High spirits at Barbados Sailing Week
Coastal Series winners emerge with one race to go
Bridgetown, Barbados (18 January, 2018): With winds up to 17kts competitors enjoyed more thrilling sailing and tactical racing for second day of Barbados Sailing Week writes Sue Pelling.
The second and penultimate day of the Coastal Series, traditionally known as the Two Restaurants Race, took place over a 22nm course and offered spectacular sheltered flat water/fast reaching conditions on the leg to and from the northern-most mark at Holetown just off The Beach House restaurant. On the southern part of the course to the Tapas Restaurant mark, the more lively conditions in the stunning, vibrant turquoise waters gave competitors a real taste of Caribbean sailing at its best.
Racing was close once again particularly in Non CSA division where Mandy (Hunter 29.5) sailed by Bruce Robinson and team managed to hold off their closest rivals on Bill Tempro’s Hunter 36 Sail La Vie. Tempro and team looked good off the start line and sailed well but there was little they could do to match the impressive speed of Team Mandy and had to settle for second place once again. With two wins Robinson and team have clinched the series, which means the race for second place overall will be decided in the concluding Coastal race tomorrow.
Charles Hunte, the current Windsurfer Mount Gay Round the Island Race record holder was on top form again today on his Starboard Phantom Batwing 377 raceboard although he did confess to feeling shattered after enduring a tough three-hour stint on the water. “Had a fab time and it was absolutely beautiful sailing weather but three hours ten minutes on a board was a little long. The first bit in the flat water up the west coast was ideal and was where I had the most speed. There was plenty of excitement out south too because I was joined by a mass of flying fish; they were everywhere and it was quite amazing.”

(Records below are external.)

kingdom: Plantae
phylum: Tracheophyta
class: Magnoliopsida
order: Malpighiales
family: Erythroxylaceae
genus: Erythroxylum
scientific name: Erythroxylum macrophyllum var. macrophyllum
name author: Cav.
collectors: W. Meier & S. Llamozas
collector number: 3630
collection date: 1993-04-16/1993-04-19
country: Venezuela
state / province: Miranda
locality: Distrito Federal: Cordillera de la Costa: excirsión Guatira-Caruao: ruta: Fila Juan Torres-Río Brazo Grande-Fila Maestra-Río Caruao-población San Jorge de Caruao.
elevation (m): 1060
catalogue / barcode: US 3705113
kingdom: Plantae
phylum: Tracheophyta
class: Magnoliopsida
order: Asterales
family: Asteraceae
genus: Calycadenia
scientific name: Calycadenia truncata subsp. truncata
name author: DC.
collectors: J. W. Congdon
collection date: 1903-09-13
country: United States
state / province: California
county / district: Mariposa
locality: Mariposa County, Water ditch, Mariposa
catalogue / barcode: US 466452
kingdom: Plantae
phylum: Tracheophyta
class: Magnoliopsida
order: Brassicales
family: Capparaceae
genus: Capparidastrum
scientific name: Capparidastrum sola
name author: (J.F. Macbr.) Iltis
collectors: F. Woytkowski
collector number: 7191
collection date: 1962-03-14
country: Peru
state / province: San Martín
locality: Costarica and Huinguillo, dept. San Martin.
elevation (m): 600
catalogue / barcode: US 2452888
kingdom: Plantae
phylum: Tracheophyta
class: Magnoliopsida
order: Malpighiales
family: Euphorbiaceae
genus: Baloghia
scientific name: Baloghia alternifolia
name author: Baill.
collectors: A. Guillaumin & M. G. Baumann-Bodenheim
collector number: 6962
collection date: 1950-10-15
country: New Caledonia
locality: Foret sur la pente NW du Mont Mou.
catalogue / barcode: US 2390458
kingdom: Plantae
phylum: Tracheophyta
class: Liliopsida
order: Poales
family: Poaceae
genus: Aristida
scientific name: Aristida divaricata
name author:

Andy Budgen racing his Exocet foiling International Moth Nano Project had a good sail but suffered with gear failure, which ultimately led to him not completing the course correctly: “It was all a bit crazy today because I had to stop and carry out more running repairs. I discovered the fitting that attaches the spreader to the shroud had broken off. I actually managed to fix it and was quite pleased with myself but blew it when I discovered I’d missed out the final mark. This week is certainly testing out my seamanship skills, that’s for sure.”